- What is required -
Take the entries that follow and return exactly the lines from the one holding "Account Setting" through the one holding "achi district from", both included. Nothing else is needed.
##### Stored data #####
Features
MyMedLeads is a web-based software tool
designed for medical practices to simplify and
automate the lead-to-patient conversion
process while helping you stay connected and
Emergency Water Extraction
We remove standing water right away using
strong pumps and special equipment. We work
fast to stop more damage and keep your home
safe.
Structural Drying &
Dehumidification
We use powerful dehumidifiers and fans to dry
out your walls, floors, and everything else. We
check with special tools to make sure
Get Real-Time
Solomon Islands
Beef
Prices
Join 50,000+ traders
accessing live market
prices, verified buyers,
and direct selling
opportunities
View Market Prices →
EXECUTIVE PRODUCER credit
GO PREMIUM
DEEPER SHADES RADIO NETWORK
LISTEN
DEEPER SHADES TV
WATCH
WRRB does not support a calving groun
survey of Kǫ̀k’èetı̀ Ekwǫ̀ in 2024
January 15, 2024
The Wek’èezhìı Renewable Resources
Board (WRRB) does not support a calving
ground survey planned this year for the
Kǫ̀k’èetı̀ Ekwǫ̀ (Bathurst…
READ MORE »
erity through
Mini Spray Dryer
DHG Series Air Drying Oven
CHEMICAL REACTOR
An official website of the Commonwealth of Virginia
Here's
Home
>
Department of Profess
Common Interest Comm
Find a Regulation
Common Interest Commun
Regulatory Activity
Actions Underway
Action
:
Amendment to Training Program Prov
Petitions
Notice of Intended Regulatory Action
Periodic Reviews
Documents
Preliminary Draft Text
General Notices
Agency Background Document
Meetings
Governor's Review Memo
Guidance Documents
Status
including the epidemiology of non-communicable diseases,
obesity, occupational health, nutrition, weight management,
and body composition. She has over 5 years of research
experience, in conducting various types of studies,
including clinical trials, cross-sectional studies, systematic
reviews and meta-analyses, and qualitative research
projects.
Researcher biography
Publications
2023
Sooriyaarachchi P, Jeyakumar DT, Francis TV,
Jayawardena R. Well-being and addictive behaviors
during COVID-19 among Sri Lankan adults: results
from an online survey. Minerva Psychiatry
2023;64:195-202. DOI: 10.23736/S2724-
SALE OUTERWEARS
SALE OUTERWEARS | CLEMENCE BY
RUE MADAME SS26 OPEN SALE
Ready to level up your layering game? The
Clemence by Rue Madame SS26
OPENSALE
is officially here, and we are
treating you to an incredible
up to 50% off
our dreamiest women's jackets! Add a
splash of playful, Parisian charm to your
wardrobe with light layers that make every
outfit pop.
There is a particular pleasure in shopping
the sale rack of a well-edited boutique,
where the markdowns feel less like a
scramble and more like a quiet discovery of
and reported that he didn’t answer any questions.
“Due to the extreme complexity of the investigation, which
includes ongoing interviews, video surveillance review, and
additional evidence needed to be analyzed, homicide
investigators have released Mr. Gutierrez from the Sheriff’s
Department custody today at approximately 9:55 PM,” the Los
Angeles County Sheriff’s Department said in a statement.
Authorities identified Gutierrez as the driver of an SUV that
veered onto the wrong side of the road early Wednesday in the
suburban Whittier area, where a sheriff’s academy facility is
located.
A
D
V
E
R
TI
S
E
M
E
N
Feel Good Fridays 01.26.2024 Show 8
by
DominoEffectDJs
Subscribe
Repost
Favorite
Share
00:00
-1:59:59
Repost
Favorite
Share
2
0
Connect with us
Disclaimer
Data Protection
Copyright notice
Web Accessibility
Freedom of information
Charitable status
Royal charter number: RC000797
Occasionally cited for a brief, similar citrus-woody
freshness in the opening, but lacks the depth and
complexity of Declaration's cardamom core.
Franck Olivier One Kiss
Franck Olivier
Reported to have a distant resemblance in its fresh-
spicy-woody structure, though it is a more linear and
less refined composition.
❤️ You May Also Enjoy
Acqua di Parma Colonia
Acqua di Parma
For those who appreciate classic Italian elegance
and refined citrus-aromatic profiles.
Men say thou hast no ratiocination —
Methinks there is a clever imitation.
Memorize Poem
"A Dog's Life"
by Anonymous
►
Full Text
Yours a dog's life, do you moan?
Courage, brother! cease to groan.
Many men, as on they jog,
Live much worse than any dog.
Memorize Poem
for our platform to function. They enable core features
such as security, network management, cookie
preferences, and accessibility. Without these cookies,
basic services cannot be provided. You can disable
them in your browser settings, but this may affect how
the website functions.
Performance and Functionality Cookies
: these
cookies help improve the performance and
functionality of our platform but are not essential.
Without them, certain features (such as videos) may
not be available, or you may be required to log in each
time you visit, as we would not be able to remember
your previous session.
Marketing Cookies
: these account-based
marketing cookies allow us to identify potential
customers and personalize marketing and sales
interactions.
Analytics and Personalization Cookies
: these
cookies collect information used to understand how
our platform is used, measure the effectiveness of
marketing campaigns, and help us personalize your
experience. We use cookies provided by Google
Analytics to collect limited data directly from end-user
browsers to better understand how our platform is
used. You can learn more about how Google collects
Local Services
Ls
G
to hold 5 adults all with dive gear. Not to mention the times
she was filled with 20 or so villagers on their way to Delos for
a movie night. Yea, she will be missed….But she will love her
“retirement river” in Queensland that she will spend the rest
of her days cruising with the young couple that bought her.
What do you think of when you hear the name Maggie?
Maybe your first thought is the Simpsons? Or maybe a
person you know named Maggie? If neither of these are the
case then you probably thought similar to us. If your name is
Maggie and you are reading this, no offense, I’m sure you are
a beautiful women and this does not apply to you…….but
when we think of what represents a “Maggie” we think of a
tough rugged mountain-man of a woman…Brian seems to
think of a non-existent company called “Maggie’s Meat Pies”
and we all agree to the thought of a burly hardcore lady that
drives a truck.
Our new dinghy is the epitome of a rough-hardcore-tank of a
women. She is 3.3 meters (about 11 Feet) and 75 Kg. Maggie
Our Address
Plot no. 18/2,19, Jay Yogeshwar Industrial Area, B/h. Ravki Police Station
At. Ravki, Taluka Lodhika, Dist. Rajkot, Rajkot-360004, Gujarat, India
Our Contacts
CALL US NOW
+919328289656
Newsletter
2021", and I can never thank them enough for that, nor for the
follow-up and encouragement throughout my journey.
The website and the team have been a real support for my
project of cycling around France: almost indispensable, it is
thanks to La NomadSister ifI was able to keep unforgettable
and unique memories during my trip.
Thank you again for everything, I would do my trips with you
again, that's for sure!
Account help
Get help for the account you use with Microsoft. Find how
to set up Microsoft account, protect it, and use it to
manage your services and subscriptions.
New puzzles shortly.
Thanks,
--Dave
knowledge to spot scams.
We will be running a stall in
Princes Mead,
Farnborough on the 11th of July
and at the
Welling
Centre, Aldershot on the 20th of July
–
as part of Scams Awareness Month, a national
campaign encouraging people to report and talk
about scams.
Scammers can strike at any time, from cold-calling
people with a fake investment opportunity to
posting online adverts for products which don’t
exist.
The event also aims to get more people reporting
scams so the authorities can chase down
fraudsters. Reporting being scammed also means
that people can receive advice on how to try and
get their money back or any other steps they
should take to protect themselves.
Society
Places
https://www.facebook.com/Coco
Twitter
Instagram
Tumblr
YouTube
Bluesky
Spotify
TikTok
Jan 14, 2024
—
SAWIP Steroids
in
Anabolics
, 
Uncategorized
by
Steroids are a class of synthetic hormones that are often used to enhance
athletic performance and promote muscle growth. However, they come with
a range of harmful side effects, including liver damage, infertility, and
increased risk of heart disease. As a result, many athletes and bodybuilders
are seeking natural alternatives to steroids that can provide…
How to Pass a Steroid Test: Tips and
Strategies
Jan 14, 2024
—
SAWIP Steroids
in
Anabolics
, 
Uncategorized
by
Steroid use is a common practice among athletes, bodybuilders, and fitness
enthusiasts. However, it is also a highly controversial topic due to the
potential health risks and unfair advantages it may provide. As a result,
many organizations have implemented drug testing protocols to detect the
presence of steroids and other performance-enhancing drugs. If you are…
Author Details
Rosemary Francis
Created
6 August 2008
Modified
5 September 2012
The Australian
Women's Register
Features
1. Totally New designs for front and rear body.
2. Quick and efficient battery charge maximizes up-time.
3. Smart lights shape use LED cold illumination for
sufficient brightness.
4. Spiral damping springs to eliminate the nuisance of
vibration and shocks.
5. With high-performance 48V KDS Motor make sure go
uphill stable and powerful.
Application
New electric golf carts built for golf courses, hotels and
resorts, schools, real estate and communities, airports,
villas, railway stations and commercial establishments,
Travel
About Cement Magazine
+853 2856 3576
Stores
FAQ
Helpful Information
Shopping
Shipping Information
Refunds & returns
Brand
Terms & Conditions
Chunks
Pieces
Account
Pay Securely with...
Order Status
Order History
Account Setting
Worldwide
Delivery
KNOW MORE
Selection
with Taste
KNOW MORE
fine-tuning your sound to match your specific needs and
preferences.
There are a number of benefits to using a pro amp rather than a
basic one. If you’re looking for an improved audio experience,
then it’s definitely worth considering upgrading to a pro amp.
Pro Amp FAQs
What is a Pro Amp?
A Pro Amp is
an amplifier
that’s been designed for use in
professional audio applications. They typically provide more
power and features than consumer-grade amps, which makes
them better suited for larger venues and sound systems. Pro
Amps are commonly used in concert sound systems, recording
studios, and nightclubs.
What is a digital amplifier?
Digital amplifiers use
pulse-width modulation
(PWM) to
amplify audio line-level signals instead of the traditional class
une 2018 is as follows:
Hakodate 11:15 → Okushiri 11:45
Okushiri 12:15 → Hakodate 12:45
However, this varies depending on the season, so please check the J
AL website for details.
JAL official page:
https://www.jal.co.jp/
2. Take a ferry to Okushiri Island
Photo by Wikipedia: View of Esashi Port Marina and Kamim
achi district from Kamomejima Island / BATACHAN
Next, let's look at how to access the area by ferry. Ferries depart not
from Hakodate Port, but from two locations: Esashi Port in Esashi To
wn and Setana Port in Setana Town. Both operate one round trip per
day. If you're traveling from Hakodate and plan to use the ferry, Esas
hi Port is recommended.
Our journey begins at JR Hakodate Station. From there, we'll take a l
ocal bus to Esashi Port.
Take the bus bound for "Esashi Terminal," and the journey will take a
#####
- Output -
Account Setting
Worldwide
Delivery
KNOW MORE
Selection
with Taste
KNOW MORE
fine-tuning your sound to match your specific needs and
preferences.
There are a number of benefits to using a pro amp rather than a
basic one. If you’re looking for an improved audio experience,
then it’s definitely worth considering upgrading to a pro amp.
Pro Amp FAQs
What is a Pro Amp?
A Pro Amp is
an amplifier
that’s been designed for use in
professional audio applications. They typically provide more
power and features than consumer-grade amps, which makes
them better suited for larger venues and sound systems. Pro
Amps are commonly used in concert sound systems, recording
studios, and nightclubs.
What is a digital amplifier?
Digital amplifiers use
pulse-width modulation
(PWM) to
amplify audio line-level signals instead of the traditional class
une 2018 is as follows:
Hakodate 11:15 → Okushiri 11:45
Okushiri 12:15 → Hakodate 12:45
However, this varies depending on the season, so please check the J
AL website for details.
JAL official page:
https://www.jal.co.jp/
2. Take a ferry to Okushiri Island
Photo by Wikipedia: View of Esashi Port Marina and Kamim
achi district from Kamomejima Island / BATACHAN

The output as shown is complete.